* **Information shown**:
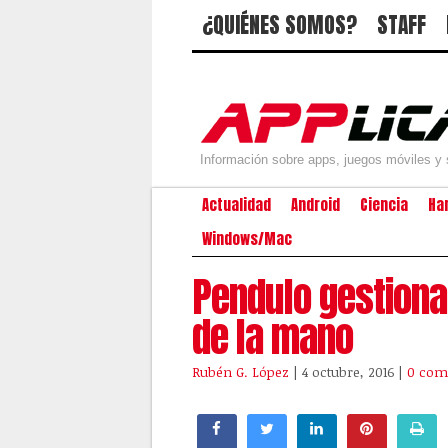
¿QUIÉNES SOMOS?
STAFF
Información sobre apps, juegos móviles y 
Actualidad
Android
Ciencia
Ha
Windows/Mac
Pendulo gestiona
de la mano
Rubén G. López
| 4 octubre, 2016
|
0 com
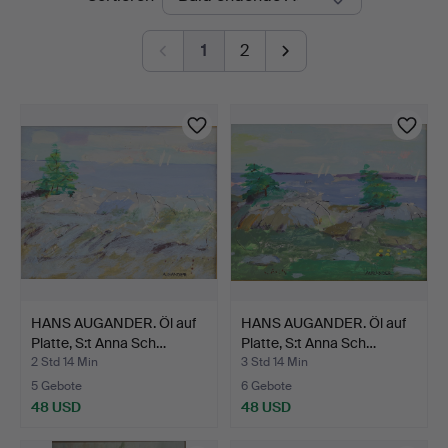
Auktionen
1
2
HANS AUGANDER. Öl auf
HANS AUGANDER. Öl auf
Platte, S:t Anna Sch…
Platte, S:t Anna Sch…
2 Std 14 Min
3 Std 14 Min
5 Gebote
6 Gebote
48 USD
48 USD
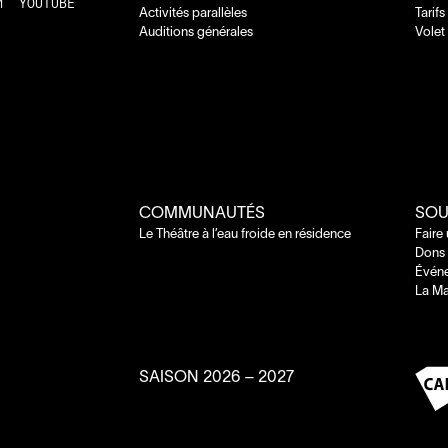
M
YOUTUBE
Activités parallèles
Tarifs
Auditions générales
Volet
COMMUNAUTÉS
SOU
Le Théâtre à l’eau froide en résidence
Faire
Dons 
Évén
La Ma
SAISON
2026
–
2027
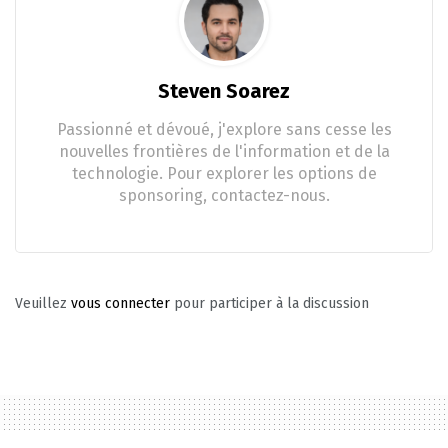
Steven Soarez
Passionné et dévoué, j'explore sans cesse les
nouvelles frontières de l'information et de la
technologie. Pour explorer les options de
sponsoring, contactez-nous.
Veuillez
vous connecter
pour participer à la discussion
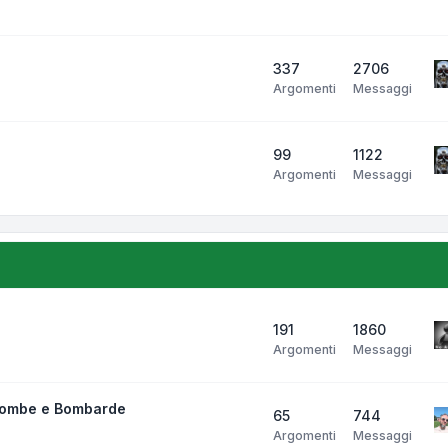
337
2706
Argomenti
Messaggi
99
1122
Argomenti
Messaggi
191
1860
Argomenti
Messaggi
bombe e Bombarde
65
744
Argomenti
Messaggi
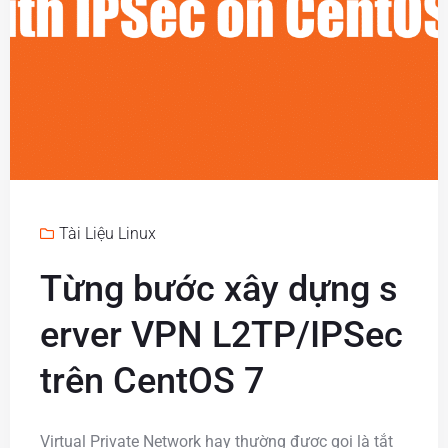
Tài Liệu Linux
Từng bước xây dựng s
erver VPN L2TP/IPSec
trên CentOS 7
Virtual Private Network hay thường được gọi là tắt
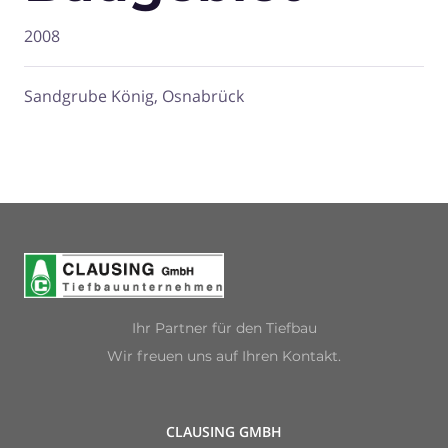
2008
Sandgrube König, Osnabrück
Ihr Partner für den Tiefbau
Wir freuen uns auf Ihren Kontakt.
CLAUSING GMBH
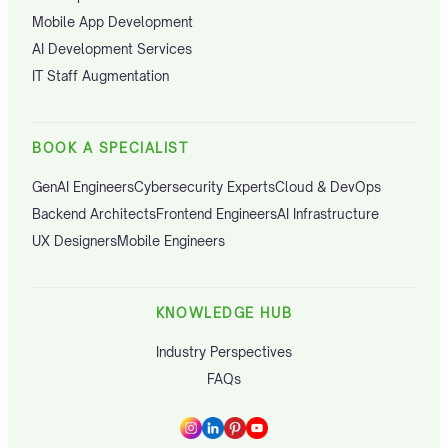
Mobile App Development
AI Development Services
IT Staff Augmentation
BOOK A SPECIALIST
GenAI Engineers
Cybersecurity Experts
Cloud & DevOps
Backend Architects
Frontend Engineers
AI Infrastructure
UX Designers
Mobile Engineers
KNOWLEDGE HUB
Industry Perspectives
FAQs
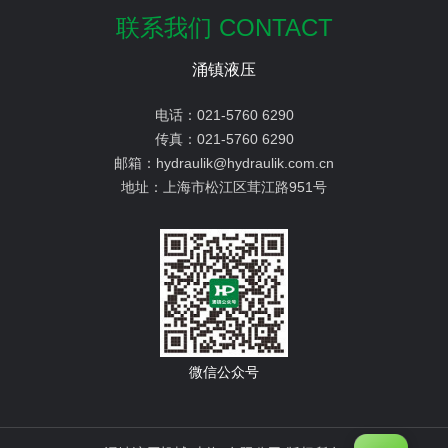
联系我们 CONTACT
涌镇液压
电话：
021-5760 6290
传真：
021-5760 6290
邮箱：
hydraulik@hydraulik.com.cn
地址：
上海市松江区茸江路951号
微信公众号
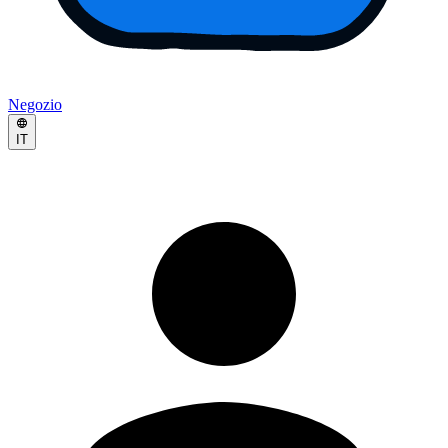
Negozio
IT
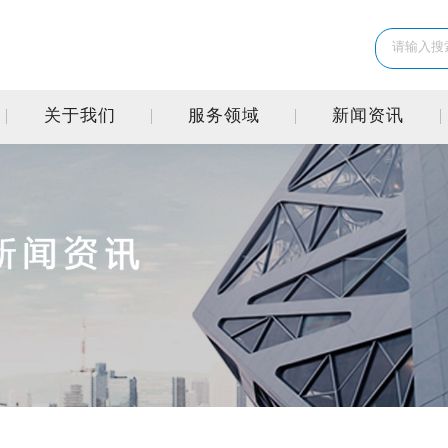
关于我们
服务领域
新闻资讯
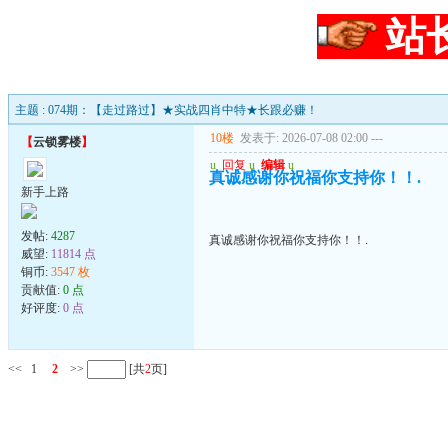
站
主题 : 074期：【走过路过】★实战四肖中特★长跟必赚！
10楼
发表于: 2026-07-08 02:00
---
【
云锁雾楼
】
u
回复
u
编辑
u
真诚感谢你祝福你支持你！！.
新手上路
发帖:
4287
真诚感谢你祝福你支持你！！.
威望:
11814 点
铜币:
3547 枚
贡献值:
0 点
好评度:
0 点
<<
1
2
>>
[共
2
页]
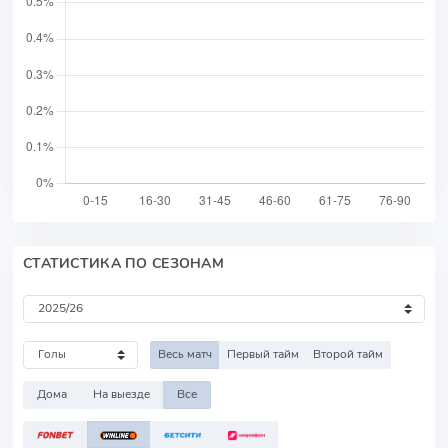
СТАТИСТИКА ПО СЕЗОНАМ
Весь матч
Первый тайм
Второй тайм
Дома
На выезде
Все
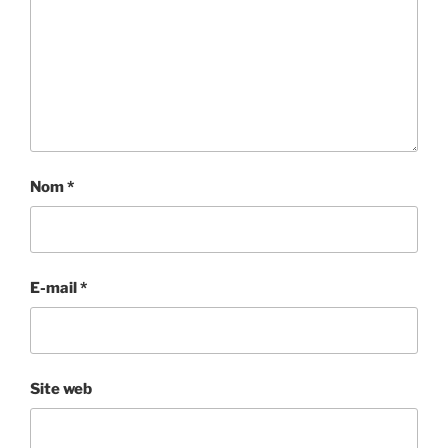
Nom
*
E-mail
*
Site web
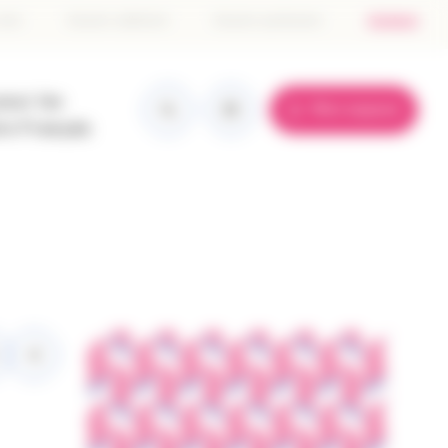
tête
 don
Devenir adhérent
Devenir partenaire
Contact
e
pour les
Mon espace
ge
re Français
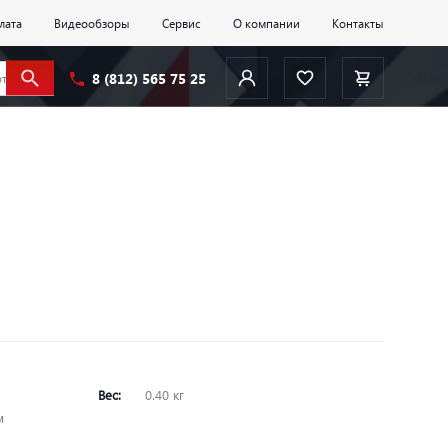
лата
Видеообзоры
Сервис
О компании
Контакты
8 (812) 565 75 25
Вес:
0.40 кг
м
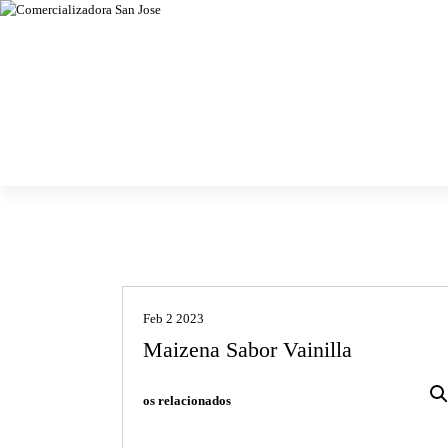
Chiles secos, especias, semillas y granos
Comercializa
dora San Jose
Feb 2 2023
Maizena Sabor Vainilla
os relacionados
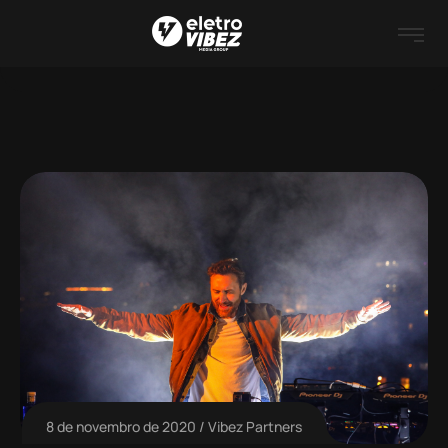
8 de novembro de 2020
Vibez Partners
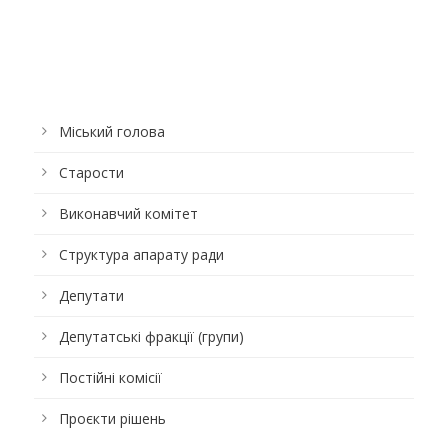
Міський голова
Старости
Виконавчий комітет
Структура апарату ради
Депутати
Депутатські фракції (групи)
Постійні комісії
Проєкти рішень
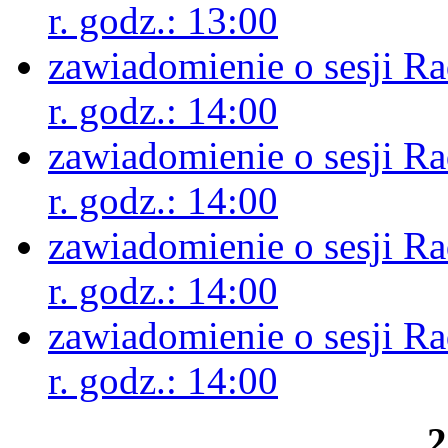
r. godz.: 13:00
zawiadomienie o sesji R
r. godz.: 14:00
zawiadomienie o sesji R
r. godz.: 14:00
zawiadomienie o sesji R
r. godz.: 14:00
zawiadomienie o sesji R
r. godz.: 14:00
2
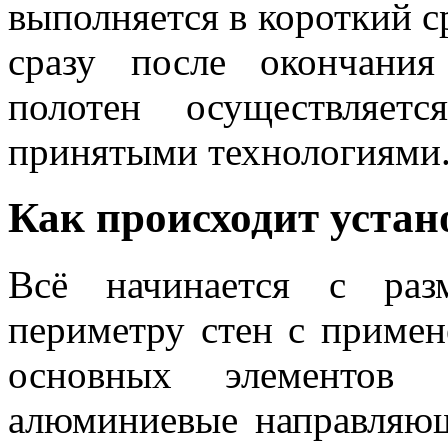
выполняется в короткий с
сразу после окончания
полотен осуществляет
принятыми технологиями
Как происходит устан
Всё начинается с раз
периметру стен с примен
основных элементов 
алюминиевые направляющ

* **What this task involves**: Write out every line above exactly as it reads, leaving out the pictures.

* **Solved exercise**:
¿QUIÉNES SOMOS?
STAFF
Información sobre apps, juegos móviles y 
Actualidad
Android
Ciencia
Ha
Windows/Mac
Pendulo gestiona
de la mano
Rubén G. López
| 4 octubre, 2016
|
0 com
Auktionen
1
2
HANS AUGANDER. Öl auf
HANS AUGANDER. Öl auf
Platte, S:t Anna Sch…
Platte, S:t Anna Sch…
2 Std 14 Min
3 Std 14 Min
5 Gebote
6 Gebote
48 USD
48 USD
M
YOUTUBE
Activités parallèles
Tarifs
Auditions générales
Volet
COMMUNAUTÉS
SOU
Le Théâtre à l’eau froide en résidence
Faire
Dons 
Évén
La Ma
SAISON
2026
–
2027
Steven Soarez
Passionné et dévoué, j'explore sans cesse les
nouvelles frontières de l'information et de la
technologie. Pour explorer les options de
sponsoring, contactez-nous.
Veuillez
vous connecter
pour participer à la discussion
337
2706
Argomenti
Messaggi
99
1122
Argomenti
Messaggi
191
1860
Argomenti
Messaggi
bombe e Bombarde
65
744
Argomenti
Messaggi
Tài Liệu Linux
Từng bước xây dựng s
erver VPN L2TP/IPSec
trên CentOS 7
Virtual Private Network hay thường được gọi là tắt
2008
Sandgrube König, Osnabrück
Ihr Partner für den Tiefbau
Wir freuen uns auf Ihren Kontakt.
CLAUSING GMBH
Mobile App Development
AI Development Services
IT Staff Augmentation
BOOK A SPECIALIST
GenAI Engineers
Cybersecurity Experts
Cloud & DevOps
Backend Architects
Frontend Engineers
AI Infrastructure
UX Designers
Mobile Engineers
KNOWLEDGE HUB
Industry Perspectives
FAQs
联系我们 CONTACT
涌镇液压
电话：
021-5760 6290
传真：
021-5760 6290
邮箱：
hydraulik@hydraulik.com.cn
地址：
上海市松江区茸江路951号
微信公众号
Negozio
IT
关于我们
服务领域
新闻资讯
站
主题 : 074期：【走过路过】★实战四肖中特★长跟必赚！
10楼
发表于: 2026-07-08 02:00
---
【
云锁雾楼
】
u
回复
u
编辑
u
真诚感谢你祝福你支持你！！.
新手上路
发帖:
4287
真诚感谢你祝福你支持你！！.
威望:
11814 点
铜币:
3547 枚
贡献值:
0 点
好评度:
0 点
<<
1
2
>>
[共
2
页]
СТАТИСТИКА ПО СЕЗОНАМ
Весь матч
Первый тайм
Второй тайм
Дома
На выезде
Все
Nom
*
E-mail
*
Site web
tête
 don
Devenir adhérent
Devenir partenaire
Contact
e
pour les
Mon espace
ge
re Français
лата
Видеообзоры
Сервис
О компании
Контакты
8 (812) 565 75 25
Вес:
0.40 кг
м
Chiles secos, especias, semillas y granos
Comercializa
dora San Jose
Feb 2 2023
Maizena Sabor Vainilla
os relacionados
8 de novembro de 2020
Vibez Partners
Міський голова
Старости
Виконавчий комітет
Структура апарату ради
Депутати
Депутатські фракції (групи)
Постійні комісії
Проєкти рішень
r. godz.: 13:00
zawiadomienie o sesji R
r. godz.: 14:00
zawiadomienie o sesji R
r. godz.: 14:00
zawiadomienie o sesji R
r. godz.: 14:00
zawiadomienie o sesji R
r. godz.: 14:00
2
выполняется в короткий с
сразу после окончания
полотен осуществляет
принятыми технологиями
Как происходит устан
Всё начинается с раз
периметру стен с примен
основных элементов 
алюминиевые направляющ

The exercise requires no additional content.